Situational Awareness Training for Light Rail: Looking Out for the Other Guy

 

Situational awareness training is perhaps the most critical and most neglected aspect of preparing a mass-transit vehicle operator to get out on the road.

Why is situational awareness so vital to transit operators? Just look at this dash-cam footage released by Houston’s METRO (Metropolitan Transit Authority of Harris County)

According to reporters in Houston, “Those near misses happen all the time.” And, as is the case in so many cities, it’s very often pedestrians and drivers who are creating dangerous situations, not the mass-transit operators themselves.

Situational Awareness Training for Mass-Transit Operators Protects Everyone on the Road

“There’s not too much that can win an argument with a streetcar,” notes Nigel Lindsey-King. And yet, these are fights people pick all the time. As Lindsey-King noted previously, “People will run to get out of the way of a car or bus—even a bicycle!—but they walk to get out of the way of a streetcar. It’s crazy.”

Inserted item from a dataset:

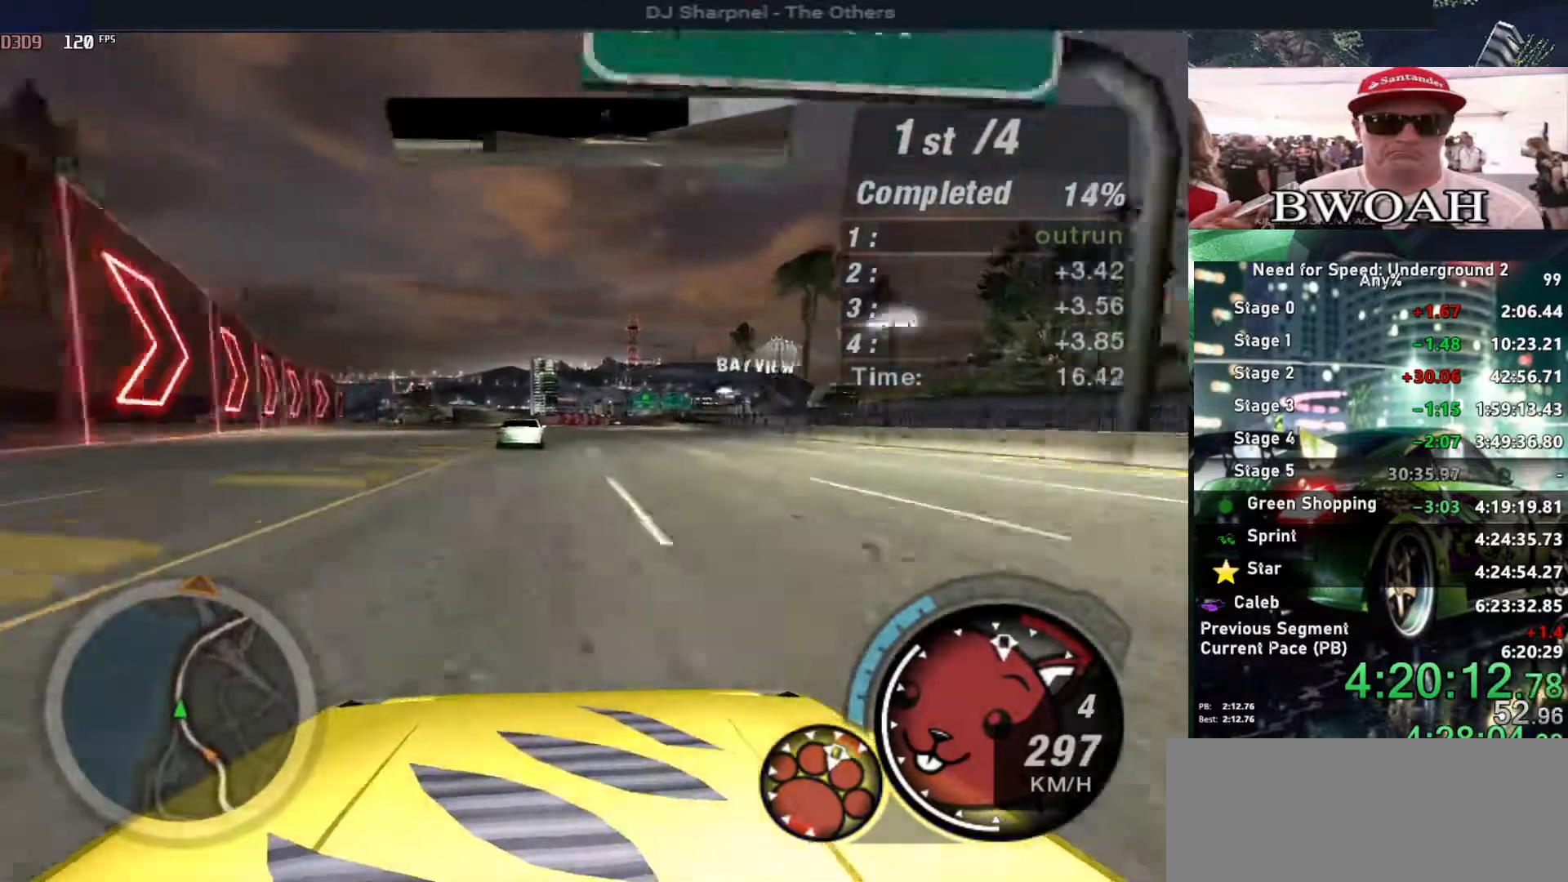
{"keys": ["alt", "up"], "events": [[217, "right", "down"], [300, "right", "up"], [367, "alt", "down"]]}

Nigel Lindsey-King is a transit training professional, as well as former Superintendent of Surface Transportation Training for the Toronto Transit Commission. Before all of that, he was himself a mass-transit vehicle operator. That’s why he advocates so strongly for training systems that include situational awareness training for bus and rail operators.

Almost invariably, it’s driver or pedestrian inattention or misestimation that causes this mass-transit near misses. “All too often, other vehicles, and pedestrians, in particular, seem to think ‘Well, as long as I’m not on the actual rails, I’m OK’ forgetting that the vehicle sticks out at least a foot on either side of each rail.”

This is why situational awareness training is so critical for mass-transit operators: In contrast to private citizens, they have to look out for their own safety and the safety of their passengers and the safety of the public at large (who are moving under their own power all around them).

“Especially with light rail, the only evasive action you can take is braking. You’ve got to be aware of everything that’s going on around your vehicle,” he explains. “Watching that space that you are occupying, and making sure that you have the time and the space to stop if someone does something crazy in front of you.”